En conséquence, je me disais que maintenant, les «caves», la torture, puis les «aveux» que l’on enregistrait sur une vidéo, les chocs électriques et d’autres horreurs encore allaient commencer… Je me suis mis à réaliser ce qui m’attendait et, bien sûr, j’ai ressenti de la peur comme toute personne normale», a-t-il raconté lors de sa première conférence de presse à Ukrinform.
Roman Souchtchenko a également rappelé les épisodes qui l’ont le plus frappé pendant ses années de captivité. Ils illustrent bien l’attitude des prisonniers en Russie. «Il y a eu un suicide à Lefortovo. Un homme condamné pour possession de drogue se trouvait dans une cellule en face de la mienne. Et le soir, quand les gardiens ont ramassé les ordures et que nous avions une fenêtre ouverte pour la nourriture, nous avons entendu un cri : l’homme s’est pendu. Ce qui m’a le plus choqué, ce n’est pas sa mort en soi mais le fait que son corps a été sorti sur les mêmes chariots que ceux qui nous été destinés pour la distribution de la nourriture», a-t-il raconté.

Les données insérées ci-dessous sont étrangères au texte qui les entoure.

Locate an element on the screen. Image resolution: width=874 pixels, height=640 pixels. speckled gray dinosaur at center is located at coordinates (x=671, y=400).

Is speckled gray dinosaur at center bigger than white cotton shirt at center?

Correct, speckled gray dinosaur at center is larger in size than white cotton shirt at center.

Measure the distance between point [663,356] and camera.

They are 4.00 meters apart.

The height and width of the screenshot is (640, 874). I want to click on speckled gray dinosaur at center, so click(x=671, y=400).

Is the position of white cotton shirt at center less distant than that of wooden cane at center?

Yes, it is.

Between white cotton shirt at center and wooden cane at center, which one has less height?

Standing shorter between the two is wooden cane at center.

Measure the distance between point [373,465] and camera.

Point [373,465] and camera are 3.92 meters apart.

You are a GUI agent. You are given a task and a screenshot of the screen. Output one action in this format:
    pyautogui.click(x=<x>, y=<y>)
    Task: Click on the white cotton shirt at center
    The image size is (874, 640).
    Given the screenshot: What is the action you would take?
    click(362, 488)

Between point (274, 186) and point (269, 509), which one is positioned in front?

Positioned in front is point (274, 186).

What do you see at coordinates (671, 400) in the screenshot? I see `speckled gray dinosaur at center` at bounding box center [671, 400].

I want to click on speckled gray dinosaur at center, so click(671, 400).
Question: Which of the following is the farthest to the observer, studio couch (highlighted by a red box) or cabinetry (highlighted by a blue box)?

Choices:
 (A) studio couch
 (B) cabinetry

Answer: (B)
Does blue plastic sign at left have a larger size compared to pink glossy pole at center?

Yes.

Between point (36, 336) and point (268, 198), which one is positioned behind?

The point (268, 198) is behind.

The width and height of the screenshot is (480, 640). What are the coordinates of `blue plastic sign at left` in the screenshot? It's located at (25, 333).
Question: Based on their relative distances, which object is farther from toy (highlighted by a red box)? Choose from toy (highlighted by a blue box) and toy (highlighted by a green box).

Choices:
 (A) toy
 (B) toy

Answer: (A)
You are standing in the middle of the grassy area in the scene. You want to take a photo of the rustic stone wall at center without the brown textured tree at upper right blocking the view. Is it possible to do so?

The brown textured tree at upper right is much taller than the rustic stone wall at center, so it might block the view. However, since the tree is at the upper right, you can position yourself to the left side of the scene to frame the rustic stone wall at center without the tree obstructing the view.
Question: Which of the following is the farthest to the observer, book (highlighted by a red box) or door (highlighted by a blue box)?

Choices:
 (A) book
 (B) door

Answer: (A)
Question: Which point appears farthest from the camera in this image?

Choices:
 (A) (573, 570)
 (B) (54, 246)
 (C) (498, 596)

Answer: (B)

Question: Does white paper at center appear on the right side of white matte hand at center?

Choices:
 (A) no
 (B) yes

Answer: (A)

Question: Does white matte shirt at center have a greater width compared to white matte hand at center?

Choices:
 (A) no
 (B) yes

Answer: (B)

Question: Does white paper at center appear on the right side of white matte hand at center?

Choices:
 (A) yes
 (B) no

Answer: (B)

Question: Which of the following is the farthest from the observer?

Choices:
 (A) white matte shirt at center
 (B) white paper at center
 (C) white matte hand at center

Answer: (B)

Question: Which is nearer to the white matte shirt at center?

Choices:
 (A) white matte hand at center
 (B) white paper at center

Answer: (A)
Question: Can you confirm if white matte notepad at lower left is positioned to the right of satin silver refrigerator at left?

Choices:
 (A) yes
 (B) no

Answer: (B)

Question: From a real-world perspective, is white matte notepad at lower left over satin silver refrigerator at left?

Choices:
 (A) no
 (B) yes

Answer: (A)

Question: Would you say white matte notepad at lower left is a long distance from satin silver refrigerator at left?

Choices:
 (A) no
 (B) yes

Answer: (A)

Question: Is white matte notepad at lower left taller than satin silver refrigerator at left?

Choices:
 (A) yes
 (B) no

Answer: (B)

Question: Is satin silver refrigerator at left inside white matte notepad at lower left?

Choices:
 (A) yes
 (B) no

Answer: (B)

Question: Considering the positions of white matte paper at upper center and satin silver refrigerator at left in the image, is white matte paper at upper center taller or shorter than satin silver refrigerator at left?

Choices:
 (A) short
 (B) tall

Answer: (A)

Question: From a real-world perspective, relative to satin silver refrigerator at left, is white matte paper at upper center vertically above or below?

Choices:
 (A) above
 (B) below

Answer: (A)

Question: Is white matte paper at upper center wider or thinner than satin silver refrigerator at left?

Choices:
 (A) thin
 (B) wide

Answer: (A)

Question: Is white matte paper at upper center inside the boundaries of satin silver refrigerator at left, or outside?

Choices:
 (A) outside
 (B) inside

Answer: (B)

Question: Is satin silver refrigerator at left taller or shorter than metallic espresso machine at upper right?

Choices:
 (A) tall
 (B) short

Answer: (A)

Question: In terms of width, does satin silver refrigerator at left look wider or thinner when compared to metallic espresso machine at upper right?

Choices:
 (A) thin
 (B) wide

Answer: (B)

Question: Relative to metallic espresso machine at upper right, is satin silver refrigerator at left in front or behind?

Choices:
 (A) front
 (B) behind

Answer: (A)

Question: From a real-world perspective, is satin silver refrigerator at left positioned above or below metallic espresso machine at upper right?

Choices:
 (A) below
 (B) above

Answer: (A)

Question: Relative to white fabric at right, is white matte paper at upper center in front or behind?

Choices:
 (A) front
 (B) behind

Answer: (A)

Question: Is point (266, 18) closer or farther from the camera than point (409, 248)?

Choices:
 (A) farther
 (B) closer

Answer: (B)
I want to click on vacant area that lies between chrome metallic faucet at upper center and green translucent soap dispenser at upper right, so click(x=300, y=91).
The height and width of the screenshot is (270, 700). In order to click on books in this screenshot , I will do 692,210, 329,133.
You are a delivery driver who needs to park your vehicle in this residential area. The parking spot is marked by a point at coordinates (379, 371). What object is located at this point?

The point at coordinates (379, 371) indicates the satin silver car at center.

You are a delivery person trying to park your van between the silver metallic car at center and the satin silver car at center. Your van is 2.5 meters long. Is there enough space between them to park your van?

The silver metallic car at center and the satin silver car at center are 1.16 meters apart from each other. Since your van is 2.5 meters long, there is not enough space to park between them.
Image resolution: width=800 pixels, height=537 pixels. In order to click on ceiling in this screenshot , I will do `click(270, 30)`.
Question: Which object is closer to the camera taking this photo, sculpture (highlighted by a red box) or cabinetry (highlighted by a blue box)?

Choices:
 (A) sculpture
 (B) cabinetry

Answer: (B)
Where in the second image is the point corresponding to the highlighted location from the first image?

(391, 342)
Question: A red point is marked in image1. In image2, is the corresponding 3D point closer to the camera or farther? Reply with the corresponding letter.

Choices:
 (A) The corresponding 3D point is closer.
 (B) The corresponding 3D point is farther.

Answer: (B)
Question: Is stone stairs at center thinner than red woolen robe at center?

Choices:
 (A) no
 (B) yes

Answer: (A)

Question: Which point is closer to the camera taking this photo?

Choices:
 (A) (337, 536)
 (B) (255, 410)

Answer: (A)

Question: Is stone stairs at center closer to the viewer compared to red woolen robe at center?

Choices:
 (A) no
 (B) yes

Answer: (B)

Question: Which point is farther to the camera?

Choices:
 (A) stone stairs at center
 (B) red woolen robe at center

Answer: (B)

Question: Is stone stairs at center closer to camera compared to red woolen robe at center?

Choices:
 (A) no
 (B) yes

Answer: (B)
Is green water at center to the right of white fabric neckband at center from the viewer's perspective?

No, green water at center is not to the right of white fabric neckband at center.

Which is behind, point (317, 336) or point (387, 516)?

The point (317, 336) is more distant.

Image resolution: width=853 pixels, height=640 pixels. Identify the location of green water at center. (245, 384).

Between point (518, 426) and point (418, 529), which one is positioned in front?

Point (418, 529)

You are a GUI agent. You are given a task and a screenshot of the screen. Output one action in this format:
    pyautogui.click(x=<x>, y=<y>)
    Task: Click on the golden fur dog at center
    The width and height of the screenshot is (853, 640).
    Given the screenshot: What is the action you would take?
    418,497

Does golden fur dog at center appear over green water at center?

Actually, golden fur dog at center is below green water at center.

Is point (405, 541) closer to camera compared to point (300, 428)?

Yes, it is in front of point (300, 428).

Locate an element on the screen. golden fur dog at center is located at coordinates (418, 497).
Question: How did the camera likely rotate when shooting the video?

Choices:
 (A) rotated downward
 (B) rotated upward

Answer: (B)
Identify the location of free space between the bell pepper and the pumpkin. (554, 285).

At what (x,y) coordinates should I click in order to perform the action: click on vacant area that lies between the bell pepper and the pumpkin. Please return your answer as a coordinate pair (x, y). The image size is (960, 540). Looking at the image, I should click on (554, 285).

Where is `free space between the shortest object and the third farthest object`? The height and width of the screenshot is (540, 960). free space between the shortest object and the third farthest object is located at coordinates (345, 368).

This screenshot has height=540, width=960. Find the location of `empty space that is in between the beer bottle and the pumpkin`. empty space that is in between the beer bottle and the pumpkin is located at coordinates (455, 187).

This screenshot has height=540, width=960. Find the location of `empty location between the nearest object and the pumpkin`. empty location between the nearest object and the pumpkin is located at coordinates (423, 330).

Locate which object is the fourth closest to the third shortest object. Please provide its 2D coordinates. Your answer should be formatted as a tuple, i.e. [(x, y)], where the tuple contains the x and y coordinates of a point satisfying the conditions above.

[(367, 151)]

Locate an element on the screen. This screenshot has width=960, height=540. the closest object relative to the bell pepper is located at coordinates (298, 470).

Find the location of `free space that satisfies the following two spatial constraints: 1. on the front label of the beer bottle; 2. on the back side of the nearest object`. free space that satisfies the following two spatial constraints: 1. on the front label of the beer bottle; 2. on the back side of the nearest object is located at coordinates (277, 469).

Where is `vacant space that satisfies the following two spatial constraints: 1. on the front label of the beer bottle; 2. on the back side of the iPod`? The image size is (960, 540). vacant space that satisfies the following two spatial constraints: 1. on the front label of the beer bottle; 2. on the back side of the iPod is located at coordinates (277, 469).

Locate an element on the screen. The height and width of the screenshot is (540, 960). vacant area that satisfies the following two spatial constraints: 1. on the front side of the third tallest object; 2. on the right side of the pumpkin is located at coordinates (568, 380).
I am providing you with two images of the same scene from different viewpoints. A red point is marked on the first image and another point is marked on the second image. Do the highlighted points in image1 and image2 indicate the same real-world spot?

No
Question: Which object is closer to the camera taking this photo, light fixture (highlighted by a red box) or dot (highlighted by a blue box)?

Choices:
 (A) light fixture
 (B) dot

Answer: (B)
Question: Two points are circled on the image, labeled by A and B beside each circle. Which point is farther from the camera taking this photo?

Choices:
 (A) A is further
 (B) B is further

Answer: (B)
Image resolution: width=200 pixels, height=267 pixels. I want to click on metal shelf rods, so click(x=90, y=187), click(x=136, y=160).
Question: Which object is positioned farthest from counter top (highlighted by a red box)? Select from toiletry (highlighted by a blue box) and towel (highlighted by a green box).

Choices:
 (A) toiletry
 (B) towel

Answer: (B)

«Transfert dans un wagon Stolypine»: Nous étions entassés dans un wagon pendant 28 heures avant d’arriver à la colonie de Kirov. Un autre train avec des prisonniers est arrivé avant nous. C’était des prisonniers qui avaient déjà été condamnés à plusieurs reprises pour des crimes graves. Les gardiens les ont traités comme s’ils n’étaient pas des êtres humains mais je ne sais pas qui ils étaient. Tout cela se passait sous nos yeux, c’était une sorte de pression psychologique. Mais j’ai surtout été choqué par leur physique. Ils ne ressemblaient même pas à des êtres vivants : Pâles avec les yeux remplis d’une telle horreur que j’ai vite compris dans quelles conditions ils avaient été amenés à vivre. Même si je ne savais pas ce qu’ils avaient fait pour être condamnés.